How to complete this task:
Turn the source text of every row below into one numbered list, one line per item, with blank lines dropped. Leave the pictures out of your answer.

Record excerpts:
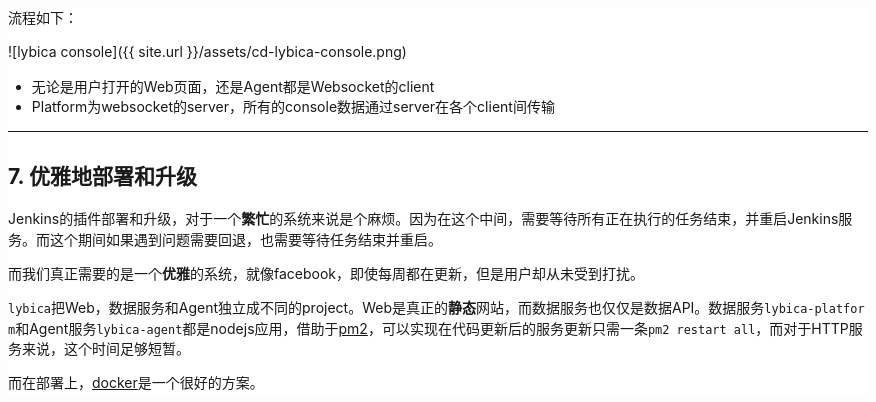 流程如下：

![lybica console]({{ site.url }}/assets/cd-lybica-console.png)

* 无论是用户打开的Web页面，还是Agent都是Websocket的client
* Platform为websocket的server，所有的console数据通过server在各个client间传输

---

## 7. 优雅地部署和升级

Jenkins的插件部署和升级，对于一个**繁忙**的系统来说是个麻烦。因为在这个中间，需要等待所有正在执行的任务结束，并重启Jenkins服务。而这个期间如果遇到问题需要回退，也需要等待任务结束并重启。

而我们真正需要的是一个**优雅**的系统，就像facebook，即使每周都在更新，但是用户却从未受到打扰。

`lybica`把Web，数据服务和Agent独立成不同的project。Web是真正的**静态**网站，而数据服务也仅仅是数据API。数据服务`lybica-platform`和Agent服务`lybica-agent`都是nodejs应用，借助于[pm2](http://pm2.keymetrics.io/)，可以实现在代码更新后的服务更新只需一条`pm2 restart all`，而对于HTTP服务来说，这个时间足够短暂。

而在部署上，[docker](http://docker.io/)是一个很好的方案。

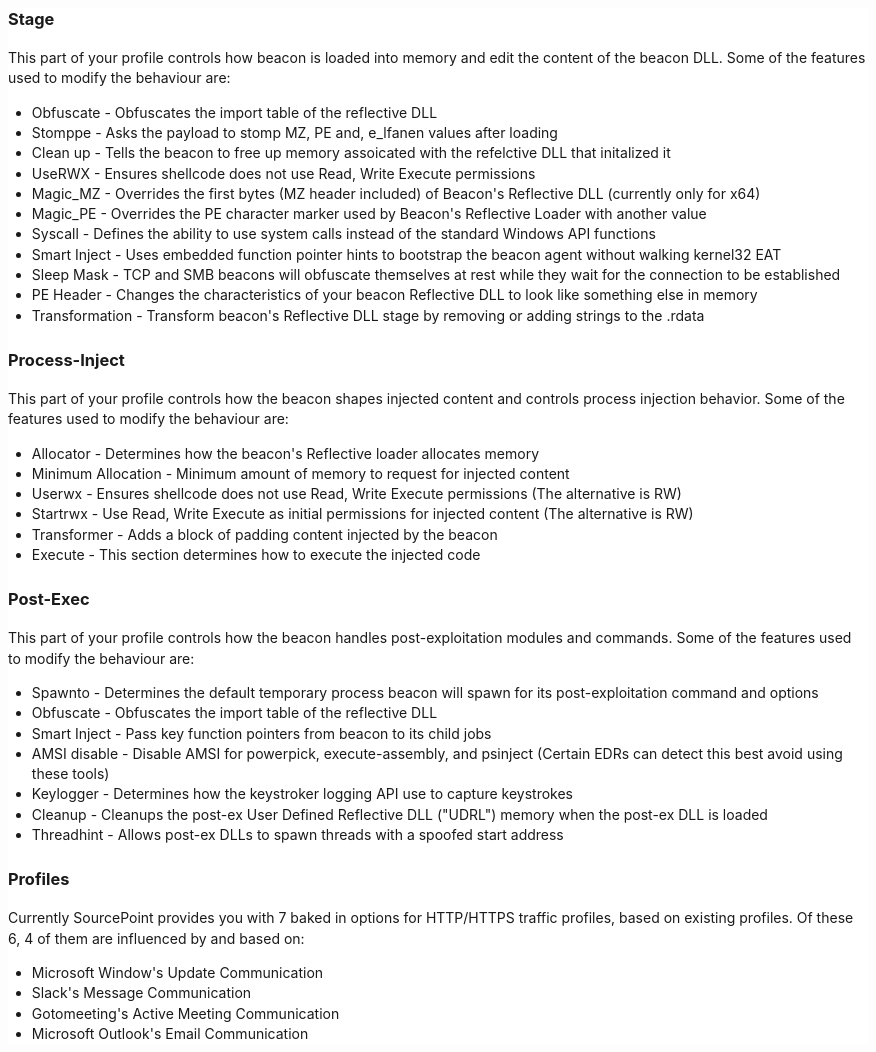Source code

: ### Stage
This part of your profile controls how beacon is loaded into memory and edit the content of the beacon DLL. Some of the features used to modify the behaviour are:

* Obfuscate - Obfuscates the import table of the reflective DLL
* Stomppe - Asks the payload to stomp MZ, PE and, e_lfanen values after loading
* Clean up - Tells the beacon to free up memory assoicated with the refelctive DLL that initalized it
* UseRWX - Ensures shellcode does not use Read, Write Execute permissions
* Magic_MZ - Overrides the first bytes (MZ header included) of Beacon's Reflective DLL (currently only for x64)
* Magic_PE - Overrides the PE character marker used by Beacon's Reflective Loader with another value
* Syscall - Defines the ability to use system calls instead of the standard Windows API functions
* Smart Inject - Uses embedded function pointer hints to bootstrap the beacon agent without walking kernel32 EAT
* Sleep Mask - TCP and SMB beacons will obfuscate themselves at rest while they wait for the connection to be established
* PE Header - Changes the characteristics of your beacon Reflective DLL to look like something else in memory
* Transformation - Transform beacon's Reflective DLL stage by removing or adding strings to the .rdata 


### Process-Inject
This part of your profile controls how the beacon shapes injected content and controls process injection behavior. Some of the features used to modify the behaviour are:

* Allocator - Determines how the beacon's Reflective loader allocates memory 
* Minimum Allocation - Minimum amount of memory to request for injected content
* Userwx - Ensures shellcode does not use Read, Write Execute permissions (The alternative is RW)
* Startrwx - Use Read, Write Execute as initial permissions for injected content (The alternative is RW)
* Transformer - Adds a block of padding content injected by the beacon
* Execute - This section determines how to execute the injected code

### Post-Exec
This part of your profile controls how the beacon handles post-exploitation modules and commands. Some of the features used to modify the behaviour are:

* Spawnto - Determines the default temporary process beacon will spawn for its post-exploitation command and options
* Obfuscate - Obfuscates the import table of the reflective DLL
* Smart Inject - Pass key function pointers from beacon to its child jobs
* AMSI disable - Disable AMSI for powerpick, execute-assembly, and psinject (Certain EDRs can detect this best avoid using these tools)
* Keylogger - Determines how the keystroker logging API use to capture keystrokes
* Cleanup - Cleanups the post-ex User Defined Reflective DLL ("UDRL") memory when the post-ex DLL is loaded
* Threadhint - Allows post-ex DLLs to spawn threads with a spoofed start address


### Profiles
Currently SourcePoint provides you with 7 baked in options for HTTP/HTTPS traffic profiles, based on existing profiles. Of these 6, 4 of them are influenced by and based on:
* Microsoft Window's Update Communication
* Slack's Message Communication
* Gotomeeting's Active Meeting Communication 
* Microsoft Outlook's Email Communication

Task output:
1.  流程如下：
2. ![lybica console]({{ site.url }}/assets/cd-lybica-console.png)
3. * 无论是用户打开的Web页面，还是Agent都是Websocket的client
4. * Platform为websocket的server，所有的console数据通过server在各个client间传输
5. ---
6. ## 7. 优雅地部署和升级
7. Jenkins的插件部署和升级，对于一个**繁忙**的系统来说是个麻烦。因为在这个中间，需要等待所有正在执行的任务结束，并重启Jenkins服务。而这个期间如果遇到问题需要回退，也需要等待任务结束并重启。
8. 而我们真正需要的是一个**优雅**的系统，就像facebook，即使每周都在更新，但是用户却从未受到打扰。
9. `lybica`把Web，数据服务和Agent独立成不同的project。Web是真正的**静态**网站，而数据服务也仅仅是数据API。数据服务`lybica-platform`和Agent服务`lybica-agent`都是nodejs应用，借助于[pm2](http://pm2.keymetrics.io/)，可以实现在代码更新后的服务更新只需一条`pm2 restart all`，而对于HTTP服务来说，这个时间足够短暂。
10. 而在部署上，[docker](http://docker.io/)是一个很好的方案。
11. Source code
12. : ### Stage
13. This part of your profile controls how beacon is loaded into memory and edit the content of the beacon DLL. Some of the features used to modify the behaviour are:
14. * Obfuscate - Obfuscates the import table of the reflective DLL
15. * Stomppe - Asks the payload to stomp MZ, PE and, e_lfanen values after loading
16. * Clean up - Tells the beacon to free up memory assoicated with the refelctive DLL that initalized it
17. * UseRWX - Ensures shellcode does not use Read, Write Execute permissions
18. * Magic_MZ - Overrides the first bytes (MZ header included) of Beacon's Reflective DLL (currently only for x64)
19. * Magic_PE - Overrides the PE character marker used by Beacon's Reflective Loader with another value
20. * Syscall - Defines the ability to use system calls instead of the standard Windows API functions
21. * Smart Inject - Uses embedded function pointer hints to bootstrap the beacon agent without walking kernel32 EAT
22. * Sleep Mask - TCP and SMB beacons will obfuscate themselves at rest while they wait for the connection to be established
23. * PE Header - Changes the characteristics of your beacon Reflective DLL to look like something else in memory
24. * Transformation - Transform beacon's Reflective DLL stage by removing or adding strings to the .rdata 
25. ### Process-Inject
26. This part of your profile controls how the beacon shapes injected content and controls process injection behavior. Some of the features used to modify the behaviour are:
27. * Allocator - Determines how the beacon's Reflective loader allocates memory 
28. * Minimum Allocation - Minimum amount of memory to request for injected content
29. * Userwx - Ensures shellcode does not use Read, Write Execute permissions (The alternative is RW)
30. * Startrwx - Use Read, Write Execute as initial permissions for injected content (The alternative is RW)
31. * Transformer - Adds a block of padding content injected by the beacon
32. * Execute - This section determines how to execute the injected code
33. ### Post-Exec
34. This part of your profile controls how the beacon handles post-exploitation modules and commands. Some of the features used to modify the behaviour are:
35. * Spawnto - Determines the default temporary process beacon will spawn for its post-exploitation command and options
36. * Obfuscate - Obfuscates the import table of the reflective DLL
37. * Smart Inject - Pass key function pointers from beacon to its child jobs
38. * AMSI disable - Disable AMSI for powerpick, execute-assembly, and psinject (Certain EDRs can detect this best avoid using these tools)
39. * Keylogger - Determines how the keystroker logging API use to capture keystrokes
40. * Cleanup - Cleanups the post-ex User Defined Reflective DLL ("UDRL") memory when the post-ex DLL is loaded
41. * Threadhint - Allows post-ex DLLs to spawn threads with a spoofed start address
42. ### Profiles
43. Currently SourcePoint provides you with 7 baked in options for HTTP/HTTPS traffic profiles, based on existing profiles. Of these 6, 4 of them are influenced by and based on:
44. * Microsoft Window's Update Communication
45. * Slack's Message Communication
46. * Gotomeeting's Active Meeting Communication 
47. * Microsoft Outlook's Email Communication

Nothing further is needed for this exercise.